We were at least four stories high, and from here could see out over miles and miles to the east. The hill was to the left, with no sign of the house visible through the leaves. I could make out the country road only by the break in the trees. Everything else was rolling prairie and forest, all green and dazzling. I walked along to the south, where the view was mostly the same, with more cultivated farm fields, a checkerboard of green and gold grass.
“Our land goes to the end of that meadow there, where the line of poplars is.” Mab pointed with her left hand, and her front angled against my arm. I wanted to move it out of the way, so she’d lean into my chest. “We have it mowed for hay every other year,” she continued, “and trade out with the west field, which you can’t see because of the tree and the Mighty Creek back there.”
I shifted my arm. Mab moved in naturally, head tilted up for my reaction.
“It’s incredible,” I said. Her hand rested on my side. And her hair prickled my skin. I basically never wanted to move again.
Mab pushed gently away from me and walked back to the tree. The spot where her hand had been was cold. I didn’t follow.
From the shadows, Mab said quietly, “I haven’t brought anyone up here before.” She sounded surprised.
I winced. “I can go, we can do something else, or—”
“No, no,” she took one stilted step back toward me. “I didn’t mean …” Mab sighed. “I was only realizing it, not
regretting it.”
I smiled. She smiled.
To break the moment, before I started feeling too awkward again, I pointed at the meadow. “Could I bring my dogs out here sometime? They’d love it.” Thinking about Havoc barking happily, and Val bouncing all around, made my smile expand until I thought my face might break. I couldn’t wait to see them again.
Mab made a serious face. “If they promise not to charge at any of my spells again.”
“Hey, now,” I picked my way closer, and returned her look. “That wasn’t their fault. And besides”—I paused, standing just out of reach of her. I felt soft, suddenly—“all things considered, I’m pretty glad it happened.”
“Me too,” she said, a smile cracking through.
MAB
Having someone else atop my tower should have made it smaller, but instead it felt expansive and new again. I sat back against the trunk of the redbud, hugging my knees, while Will stretched out in the sun with his arms folded under his head. The crows joined us, settling into the tree and causing the bells to ring and the leaf shadows to shake. The patterns dappled across Will’s face and chest. I could see the shadow of the yellow-rose bruise, but it was nearly vanished.

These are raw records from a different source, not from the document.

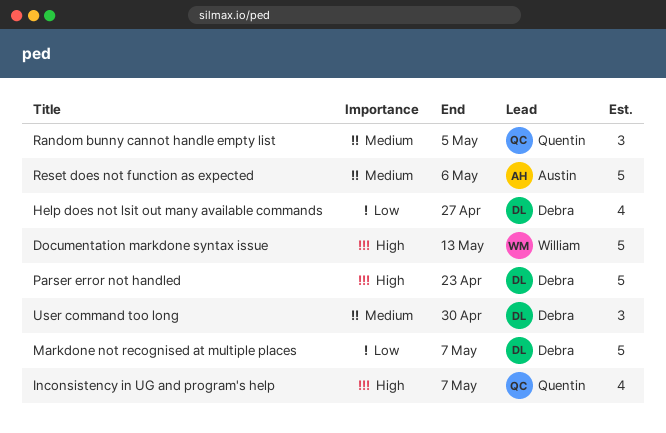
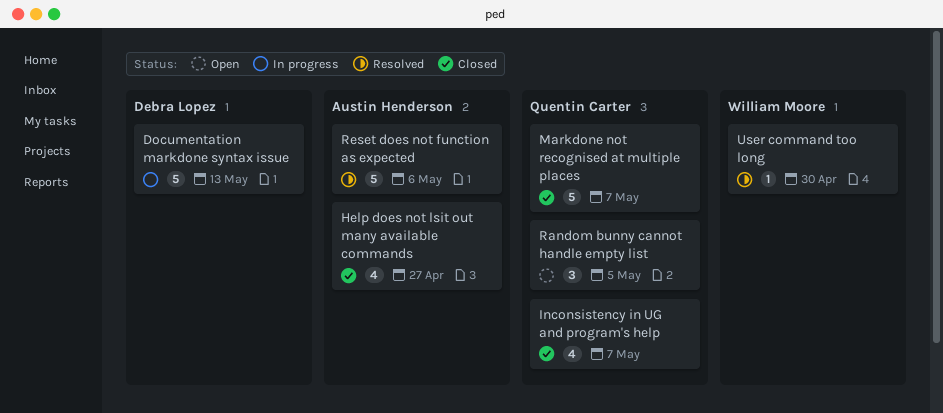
Documentation markdone syntax issue, owner: William Moore -> Debra Lopez
Help does not lsit out many available commands, owner: Debra Lopez -> Austin Henderson
Markdone not recognised at multiple places, owner: Debra Lopez -> Quentin Carter
Parser error not handled: present -> none
User command too long, owner: Debra Lopez -> William Moore
User command too long, estimate: 3 -> 1

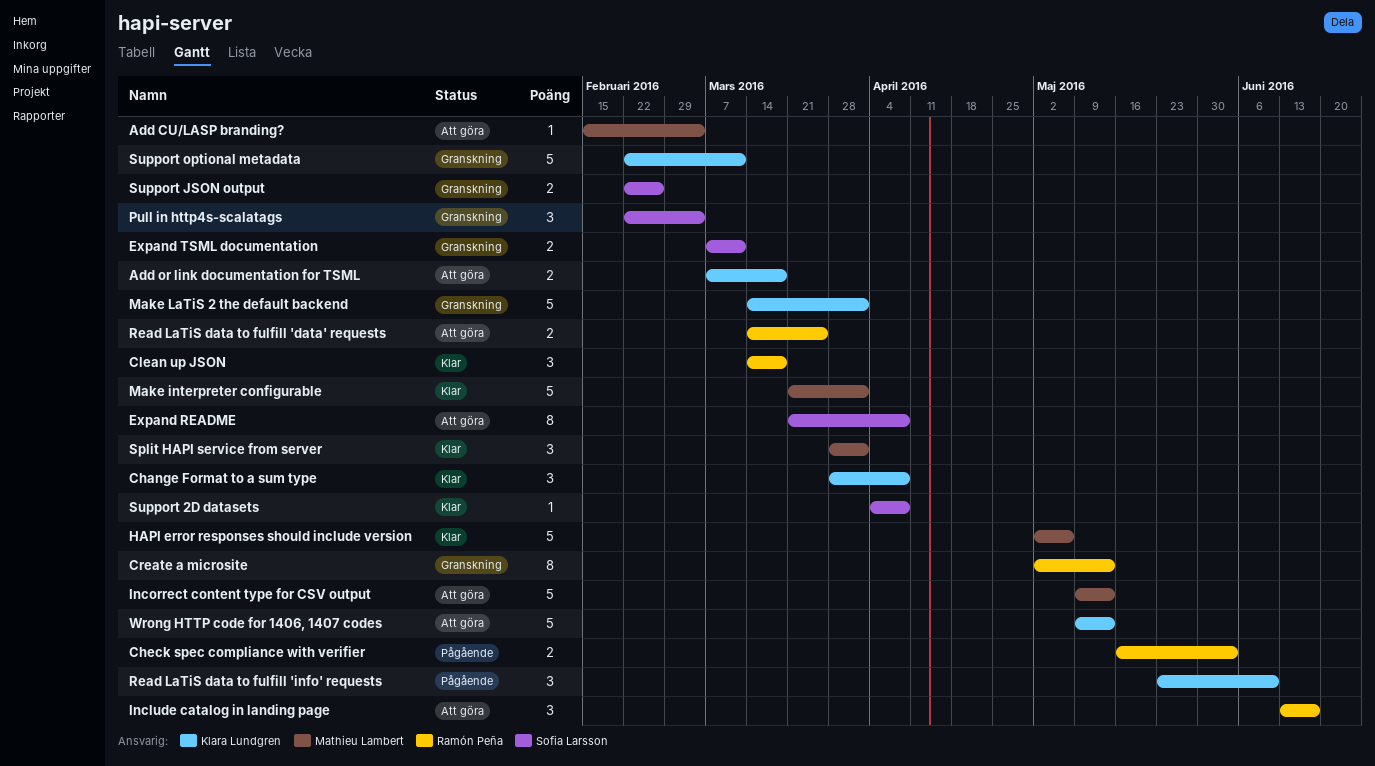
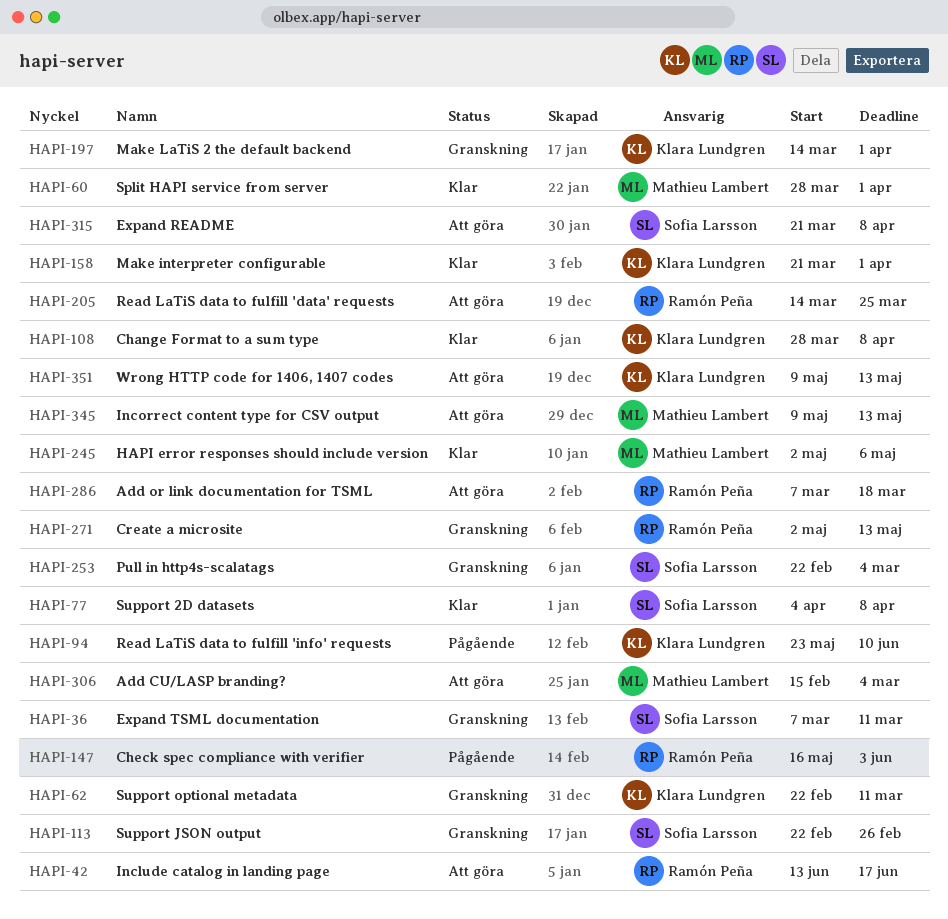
Add or link documentation for TSML, owner: Klara Lundgren -> Ramón Peña
Clean up JSON: present -> none
Make interpreter configurable, owner: Mathieu Lambert -> Klara Lundgren

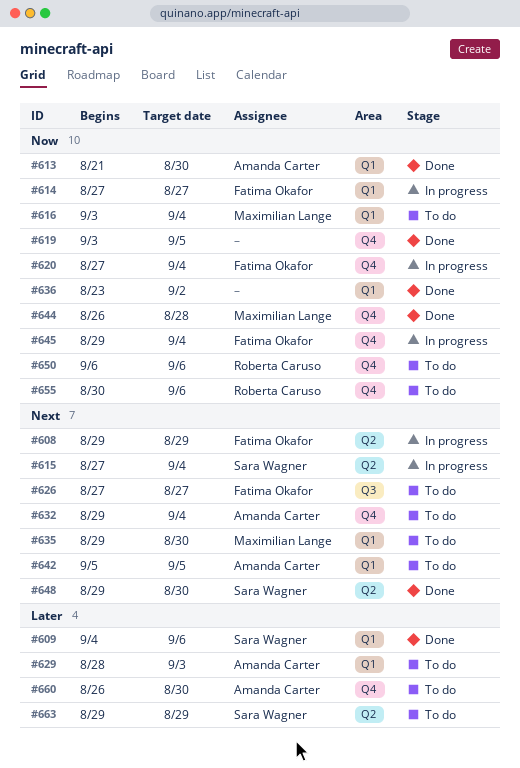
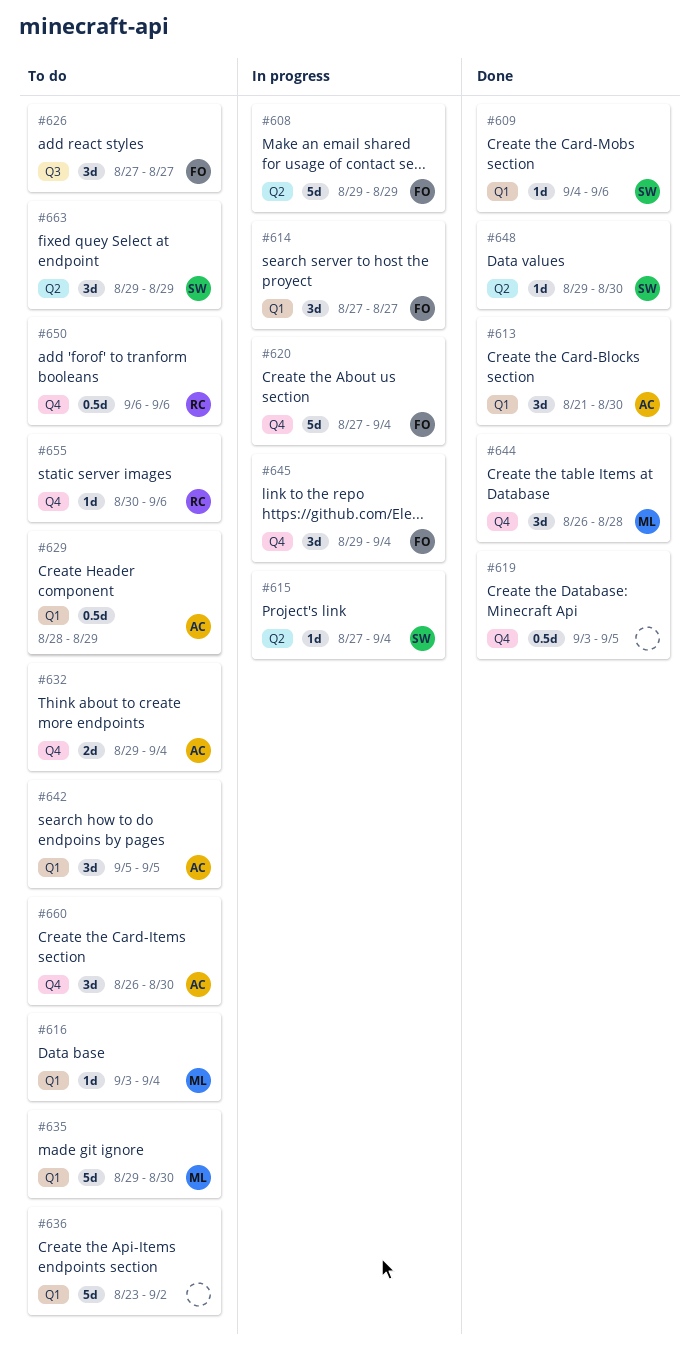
#629, due: Sep 3 -> Aug 29
#636, status: Done -> To do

Relief seeped down my body, relaxing me. Now that the curse I’d released from the roses was cleansed away, any rampant strands of magic should fade. I’d have time to fully remove Lukas’s black candle rune, safely and certainly. Everything was falling into place.
I leaned my cheek onto my knee and watched his eyelids flutter as his eyes moved under them. “I’m not sure I’m going to be able to climb back down,” he said softly, surprising me.
“How come?” My words sounded skewed because my cheek was pressed into my knee.
“Too comfortable.” He stretched, arching his neck and reaching with his arms back toward me. His fingers splayed and so did his toes, like a big dog just waking up.
I curled my toes into the grass. That was how I always felt up here, too. “A little sleep would probably be good, after how hard we worked.”